10 anni fa, o di più, la vena indie rock ha scatenato un fenomeno. Se suonavi in una band non potevi fare altro che quella cosa lì, tendente ai The Kooks, agli Arctic Monkeys. Figli degli Oasis e con una nuova ondata brit che veniva da Sheffield, piuttosto che da Brighton, non potevi farne a meno. Per questo l’inglese era la scelta ideale. In più, lo facevi a Genova o in Italia, ma sapevi che non ti saresti trasferito. Lo facevi per passione, ma allo stesso tempo sognavi.
Ma lasciamo l’inglese al passato, anche se l’estero ritorna in altro modo nelle vostre canzoni. Nel nuovo singolo “Blu” è presente esteticamente la tematica orientale. Come è nata l’idea e a cosa è attribuita?

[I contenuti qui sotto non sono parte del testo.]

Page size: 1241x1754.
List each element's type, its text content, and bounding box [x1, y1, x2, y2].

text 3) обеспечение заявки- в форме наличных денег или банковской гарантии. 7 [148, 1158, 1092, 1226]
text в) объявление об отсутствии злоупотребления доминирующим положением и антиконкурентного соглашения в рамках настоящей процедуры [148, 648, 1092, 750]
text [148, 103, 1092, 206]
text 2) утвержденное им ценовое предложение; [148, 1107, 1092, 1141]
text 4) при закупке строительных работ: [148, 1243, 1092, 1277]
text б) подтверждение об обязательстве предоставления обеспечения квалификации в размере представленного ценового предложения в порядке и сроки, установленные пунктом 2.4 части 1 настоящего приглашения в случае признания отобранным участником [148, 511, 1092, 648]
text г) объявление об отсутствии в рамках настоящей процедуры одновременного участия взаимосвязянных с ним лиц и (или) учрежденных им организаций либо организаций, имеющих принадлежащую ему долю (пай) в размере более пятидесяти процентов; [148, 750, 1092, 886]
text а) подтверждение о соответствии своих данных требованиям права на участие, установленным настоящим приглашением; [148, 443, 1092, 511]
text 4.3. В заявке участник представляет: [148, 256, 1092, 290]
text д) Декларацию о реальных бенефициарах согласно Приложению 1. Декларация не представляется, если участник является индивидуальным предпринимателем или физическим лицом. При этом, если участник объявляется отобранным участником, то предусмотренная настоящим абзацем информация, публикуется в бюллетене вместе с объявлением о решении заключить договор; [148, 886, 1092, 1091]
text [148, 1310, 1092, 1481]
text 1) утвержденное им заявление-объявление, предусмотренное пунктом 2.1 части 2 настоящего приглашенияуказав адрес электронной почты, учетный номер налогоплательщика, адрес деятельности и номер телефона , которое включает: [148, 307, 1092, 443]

La scelta della tematica orientale è venuta dopo le decisioni del regista del video, Tiziano Colucci, ed è slegata dal testo della canzone. C’è piaciuta così tanto l’idea del regista da farla diventare anche l’estetica della cover, che ha un l’ideogramma di “blu”. Il video, come il testo della canzone, vuole essere di carattere universale, ci sono una ragazza cinese, un ragazzo di colore, che insieme a noi fanno un mix per dare un messaggio universale, che vada oltre all’Italia o a Genova nel nostro caso. Nello specifico la canzone vuole suscitare la mancanza verso una persona, che ognuno può impersonificare a piacimento, perché non parla esplicitamente di un amore, nemmeno di una amicizia.
Quali spiragli ci sono nel mercato per far emergere qualcosa di nuovo?
Ormai tutto passa dal produttore, l’etichetta può contare, ma non basta. Se guardiamo le ultime uscite, le produzioni sono di alto livello. Se vuoi emergere non puoi non farti fare un disco da un produttore bravo, serio e conosciuto, che plasma il suono a favore, anche, del passaggio in radio.
Quindi la radio ha ancora senso in un periodo storico dove gli ascolti vengono spinti tanto sulle piattaforme streaming?
Si, ha totalmente senso. La radio si ascolta. Nonostante internet e le piattaforme, è ancora una potenza. Per arrivare alle radio importanti devi avere un’etichetta e un ufficio stampa che siano altrettanto una potenza.
Avete citato band come gli Arctic Monkeys e questo apre una finestra interessante. Se dal 2016 è tornata la moda synthpop in Italia (Thegiornalisti, Ex-Otago, ecc.), ho notato che nella nuova ondata di band emergenti vengono spesso fatti riferimenti agli Arctic Monkeys e la proposta si sta spostando proprio su quel tipo di suono, ma in italiano. Avete notato anche voi questa cosa?
L’ultimo singolo di Calcutta, “Paracetamolo”, ha un riff molto “turneriano” (facendo riferimento ad Alex Turner degli Arctic Monkeys, nda), infatti Calcutta è un discorso a parte, lui può fare quello che vuole. L’itpop si sta dividendo in diverse parti, quella synthpop e quella che strizza l’occhio agli anni ’60/’70 (Calcutta, Giorgio Poi, ecc.). Noi nasciamo come power trio, abbiamo avuto quel tipo di influenze e limitarle agli Arctic Monkeys sarebbe sbagliato. Si potrebbero aggiungere i The Kooks, come già anticipato, i Phoenix, gli Editors, tutta quella parte new wave e post punk che caratterizza parte del nostro suono. Non possiamo anche non citare due mostri sacri come Franco Battiato e Lucio Battisti. I tre cardini di un pezzo dei Moscow Club sono la ritmica in sedicesimi, un basso con il chorus e un arpeggio con riverbero e delay.